08 December 2010

Moghilev-Podolsk - Ghetto - Three Clips, Two Maps, Twenty Pictures



Headed by Valery Dymshits, Doctor of Science in Chemistry and Director of Petersburg Judaica, field Studies of Shtetls (Summer schools for Field Work 2004-2008) were organized in cooperation with the "Sefer" Center (Moscow) and conducted in small towns of Ukraine (Tulchin, Balta, Moghilev-Podolsk, Bershad, Gaysin, etc.). The first results of this work are presented in the volume "Shtetl, 21th century: Field Studies".

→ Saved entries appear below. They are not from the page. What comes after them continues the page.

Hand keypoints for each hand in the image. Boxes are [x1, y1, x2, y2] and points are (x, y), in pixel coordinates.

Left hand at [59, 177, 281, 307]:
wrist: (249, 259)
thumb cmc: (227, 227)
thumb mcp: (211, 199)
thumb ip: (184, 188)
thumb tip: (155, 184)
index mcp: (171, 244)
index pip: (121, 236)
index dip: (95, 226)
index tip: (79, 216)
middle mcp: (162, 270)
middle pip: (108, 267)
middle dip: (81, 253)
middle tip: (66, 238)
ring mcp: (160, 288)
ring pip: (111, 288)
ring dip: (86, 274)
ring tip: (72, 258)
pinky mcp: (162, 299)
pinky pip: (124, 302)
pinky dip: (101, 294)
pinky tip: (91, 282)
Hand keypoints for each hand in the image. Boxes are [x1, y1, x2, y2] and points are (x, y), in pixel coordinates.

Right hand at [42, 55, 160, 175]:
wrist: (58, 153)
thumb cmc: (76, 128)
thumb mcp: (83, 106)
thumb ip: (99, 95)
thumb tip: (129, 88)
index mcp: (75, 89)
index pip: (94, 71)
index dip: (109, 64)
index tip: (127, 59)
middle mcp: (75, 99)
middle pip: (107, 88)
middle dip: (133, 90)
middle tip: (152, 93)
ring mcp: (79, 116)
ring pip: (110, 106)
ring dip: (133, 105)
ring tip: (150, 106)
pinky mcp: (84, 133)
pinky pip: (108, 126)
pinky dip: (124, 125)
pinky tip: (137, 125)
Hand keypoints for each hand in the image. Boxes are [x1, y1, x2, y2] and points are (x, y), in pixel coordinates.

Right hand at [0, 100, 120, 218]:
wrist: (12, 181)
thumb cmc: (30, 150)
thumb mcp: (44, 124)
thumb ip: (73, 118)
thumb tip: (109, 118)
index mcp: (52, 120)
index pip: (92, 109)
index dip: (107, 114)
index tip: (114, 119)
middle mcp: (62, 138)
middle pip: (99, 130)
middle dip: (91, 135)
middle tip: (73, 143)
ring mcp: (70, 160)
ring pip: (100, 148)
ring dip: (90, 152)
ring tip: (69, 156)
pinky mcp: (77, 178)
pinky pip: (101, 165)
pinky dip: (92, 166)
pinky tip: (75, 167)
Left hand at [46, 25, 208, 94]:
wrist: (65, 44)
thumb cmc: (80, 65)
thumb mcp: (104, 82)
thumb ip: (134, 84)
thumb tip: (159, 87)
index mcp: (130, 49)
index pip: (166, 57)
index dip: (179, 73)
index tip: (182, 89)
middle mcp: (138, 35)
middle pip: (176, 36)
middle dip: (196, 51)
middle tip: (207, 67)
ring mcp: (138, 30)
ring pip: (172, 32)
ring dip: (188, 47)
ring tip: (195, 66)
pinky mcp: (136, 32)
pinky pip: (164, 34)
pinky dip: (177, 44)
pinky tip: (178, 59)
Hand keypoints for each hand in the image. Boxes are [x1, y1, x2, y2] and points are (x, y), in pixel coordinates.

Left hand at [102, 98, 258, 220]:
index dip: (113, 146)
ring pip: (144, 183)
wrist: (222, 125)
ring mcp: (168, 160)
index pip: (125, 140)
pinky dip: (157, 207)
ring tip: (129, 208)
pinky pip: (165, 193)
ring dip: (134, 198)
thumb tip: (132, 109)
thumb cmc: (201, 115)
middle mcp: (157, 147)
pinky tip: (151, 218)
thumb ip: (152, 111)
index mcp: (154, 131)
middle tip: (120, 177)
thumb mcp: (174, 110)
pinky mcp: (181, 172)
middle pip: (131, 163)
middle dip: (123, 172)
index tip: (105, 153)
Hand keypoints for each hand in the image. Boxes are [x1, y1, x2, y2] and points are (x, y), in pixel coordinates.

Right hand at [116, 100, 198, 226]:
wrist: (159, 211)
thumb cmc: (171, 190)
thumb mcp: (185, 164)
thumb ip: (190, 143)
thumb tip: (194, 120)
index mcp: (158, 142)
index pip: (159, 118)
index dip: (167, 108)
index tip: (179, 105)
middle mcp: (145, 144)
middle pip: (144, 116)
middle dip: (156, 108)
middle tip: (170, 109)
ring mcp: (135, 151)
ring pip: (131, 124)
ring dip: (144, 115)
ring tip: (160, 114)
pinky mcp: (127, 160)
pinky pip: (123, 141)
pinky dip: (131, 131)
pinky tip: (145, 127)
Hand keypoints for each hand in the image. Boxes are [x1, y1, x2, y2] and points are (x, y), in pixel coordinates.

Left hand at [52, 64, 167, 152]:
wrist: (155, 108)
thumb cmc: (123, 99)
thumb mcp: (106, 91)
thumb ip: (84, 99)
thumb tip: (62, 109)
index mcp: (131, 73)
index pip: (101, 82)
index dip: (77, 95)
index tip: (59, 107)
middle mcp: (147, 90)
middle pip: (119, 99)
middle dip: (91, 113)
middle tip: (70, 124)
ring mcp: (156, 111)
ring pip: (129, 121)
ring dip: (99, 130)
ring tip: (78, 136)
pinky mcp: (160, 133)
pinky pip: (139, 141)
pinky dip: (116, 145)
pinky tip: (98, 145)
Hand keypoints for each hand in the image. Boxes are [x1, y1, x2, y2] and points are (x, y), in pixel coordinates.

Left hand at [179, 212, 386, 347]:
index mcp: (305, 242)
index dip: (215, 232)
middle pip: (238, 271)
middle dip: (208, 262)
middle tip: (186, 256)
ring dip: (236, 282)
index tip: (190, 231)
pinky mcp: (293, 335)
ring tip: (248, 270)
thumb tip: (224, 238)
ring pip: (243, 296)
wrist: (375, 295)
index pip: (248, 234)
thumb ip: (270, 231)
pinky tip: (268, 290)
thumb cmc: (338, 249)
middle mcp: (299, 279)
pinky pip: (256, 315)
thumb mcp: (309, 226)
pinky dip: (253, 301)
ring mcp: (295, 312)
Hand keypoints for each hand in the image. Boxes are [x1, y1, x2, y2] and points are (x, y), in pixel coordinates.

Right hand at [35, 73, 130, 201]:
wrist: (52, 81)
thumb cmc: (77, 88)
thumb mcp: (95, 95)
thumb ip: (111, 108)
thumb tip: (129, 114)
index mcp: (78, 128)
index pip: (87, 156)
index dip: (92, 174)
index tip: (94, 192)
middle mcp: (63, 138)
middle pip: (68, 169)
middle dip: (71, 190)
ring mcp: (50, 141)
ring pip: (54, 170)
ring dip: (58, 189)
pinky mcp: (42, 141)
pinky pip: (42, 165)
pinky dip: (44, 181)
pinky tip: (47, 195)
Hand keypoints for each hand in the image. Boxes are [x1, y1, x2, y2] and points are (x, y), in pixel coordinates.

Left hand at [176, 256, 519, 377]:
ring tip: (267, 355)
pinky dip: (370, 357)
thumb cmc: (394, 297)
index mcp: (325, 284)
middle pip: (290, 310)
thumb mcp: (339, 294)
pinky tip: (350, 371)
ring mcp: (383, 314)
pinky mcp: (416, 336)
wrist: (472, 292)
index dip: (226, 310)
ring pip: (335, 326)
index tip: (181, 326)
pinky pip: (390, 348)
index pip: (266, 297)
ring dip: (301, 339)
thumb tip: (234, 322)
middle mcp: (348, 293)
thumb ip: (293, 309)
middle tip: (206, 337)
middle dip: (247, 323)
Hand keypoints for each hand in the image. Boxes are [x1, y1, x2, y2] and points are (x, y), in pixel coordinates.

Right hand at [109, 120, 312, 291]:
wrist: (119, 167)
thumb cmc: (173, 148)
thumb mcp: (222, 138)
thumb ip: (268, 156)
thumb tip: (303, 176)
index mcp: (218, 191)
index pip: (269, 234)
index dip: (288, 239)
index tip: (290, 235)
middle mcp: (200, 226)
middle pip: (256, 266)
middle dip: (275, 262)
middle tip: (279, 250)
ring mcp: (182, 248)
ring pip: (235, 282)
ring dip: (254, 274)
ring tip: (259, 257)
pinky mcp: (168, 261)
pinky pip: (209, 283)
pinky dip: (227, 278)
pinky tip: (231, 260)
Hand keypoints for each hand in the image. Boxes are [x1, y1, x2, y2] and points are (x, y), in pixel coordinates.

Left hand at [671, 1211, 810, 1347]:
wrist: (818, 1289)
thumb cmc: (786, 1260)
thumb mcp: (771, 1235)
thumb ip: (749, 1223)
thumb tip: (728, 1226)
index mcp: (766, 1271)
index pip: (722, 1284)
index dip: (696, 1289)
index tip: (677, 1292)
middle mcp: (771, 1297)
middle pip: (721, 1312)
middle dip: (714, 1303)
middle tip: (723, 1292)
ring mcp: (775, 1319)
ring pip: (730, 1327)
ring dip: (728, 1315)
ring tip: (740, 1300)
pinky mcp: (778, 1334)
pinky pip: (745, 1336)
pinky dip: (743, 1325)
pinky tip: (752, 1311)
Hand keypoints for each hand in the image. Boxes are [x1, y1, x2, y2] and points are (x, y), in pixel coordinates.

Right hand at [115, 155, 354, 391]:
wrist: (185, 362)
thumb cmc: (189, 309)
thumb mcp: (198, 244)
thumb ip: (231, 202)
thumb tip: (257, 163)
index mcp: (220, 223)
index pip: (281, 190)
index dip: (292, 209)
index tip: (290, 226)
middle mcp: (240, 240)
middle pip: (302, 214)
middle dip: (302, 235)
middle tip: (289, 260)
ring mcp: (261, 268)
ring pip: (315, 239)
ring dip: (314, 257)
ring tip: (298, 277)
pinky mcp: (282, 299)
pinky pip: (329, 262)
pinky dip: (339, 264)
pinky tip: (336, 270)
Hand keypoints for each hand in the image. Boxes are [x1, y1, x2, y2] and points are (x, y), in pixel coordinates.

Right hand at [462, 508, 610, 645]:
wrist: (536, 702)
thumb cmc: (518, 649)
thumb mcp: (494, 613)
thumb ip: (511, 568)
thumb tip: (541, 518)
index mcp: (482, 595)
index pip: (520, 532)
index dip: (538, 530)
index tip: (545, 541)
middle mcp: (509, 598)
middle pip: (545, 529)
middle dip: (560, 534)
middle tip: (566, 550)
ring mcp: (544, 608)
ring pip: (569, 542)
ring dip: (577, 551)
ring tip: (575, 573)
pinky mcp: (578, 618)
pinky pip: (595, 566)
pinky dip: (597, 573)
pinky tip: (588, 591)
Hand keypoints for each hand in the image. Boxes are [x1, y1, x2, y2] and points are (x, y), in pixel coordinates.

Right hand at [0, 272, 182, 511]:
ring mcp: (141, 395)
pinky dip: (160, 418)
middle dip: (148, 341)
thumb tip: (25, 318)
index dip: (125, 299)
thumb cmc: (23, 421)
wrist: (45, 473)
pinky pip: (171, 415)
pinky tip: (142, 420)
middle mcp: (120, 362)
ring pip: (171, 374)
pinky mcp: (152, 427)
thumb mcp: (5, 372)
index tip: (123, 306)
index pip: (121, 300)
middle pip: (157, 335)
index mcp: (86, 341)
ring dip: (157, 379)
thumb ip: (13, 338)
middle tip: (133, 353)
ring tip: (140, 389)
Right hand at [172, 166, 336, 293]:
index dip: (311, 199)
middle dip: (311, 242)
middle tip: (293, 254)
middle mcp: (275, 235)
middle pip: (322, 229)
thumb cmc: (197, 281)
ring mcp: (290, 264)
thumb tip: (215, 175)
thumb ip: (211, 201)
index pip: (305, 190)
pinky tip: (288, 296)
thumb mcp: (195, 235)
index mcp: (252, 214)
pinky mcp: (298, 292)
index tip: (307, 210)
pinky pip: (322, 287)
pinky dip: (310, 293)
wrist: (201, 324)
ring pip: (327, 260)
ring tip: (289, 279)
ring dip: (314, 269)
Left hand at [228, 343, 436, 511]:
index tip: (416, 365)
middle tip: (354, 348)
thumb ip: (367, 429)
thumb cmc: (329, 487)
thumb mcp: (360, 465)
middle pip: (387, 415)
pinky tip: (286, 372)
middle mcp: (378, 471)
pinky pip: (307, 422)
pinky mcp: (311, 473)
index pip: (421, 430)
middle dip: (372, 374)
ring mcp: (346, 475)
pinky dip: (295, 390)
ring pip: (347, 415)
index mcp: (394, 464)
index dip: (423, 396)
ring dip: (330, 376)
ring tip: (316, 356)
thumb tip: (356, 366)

The articles published in this present collection are based on materials collected during the expedition schools of 2005-2007 in three small Ukrainian towns: Tulchin, Balta, and Moghilev-Podolsk. These towns contain small Jewish communities (fifty to one hundred families) that represent a branch of Soviet Jewry commonly believed to have ceased to exist after the Second World War. For them — professors, students, and graduate students from universities in the capitals — these were "other Jews." They differed from Jews living in major cities in terms of their names, language, habits, and most important, their experience of living in a "Jewish town." During the war, the majority of the Jewish population from Tulchin and Moghilev-Podolsk was deported to the Pechora concentration camp, not far from Tulchin. Many of these people died from starvation and disease, but about a quarter of them survived.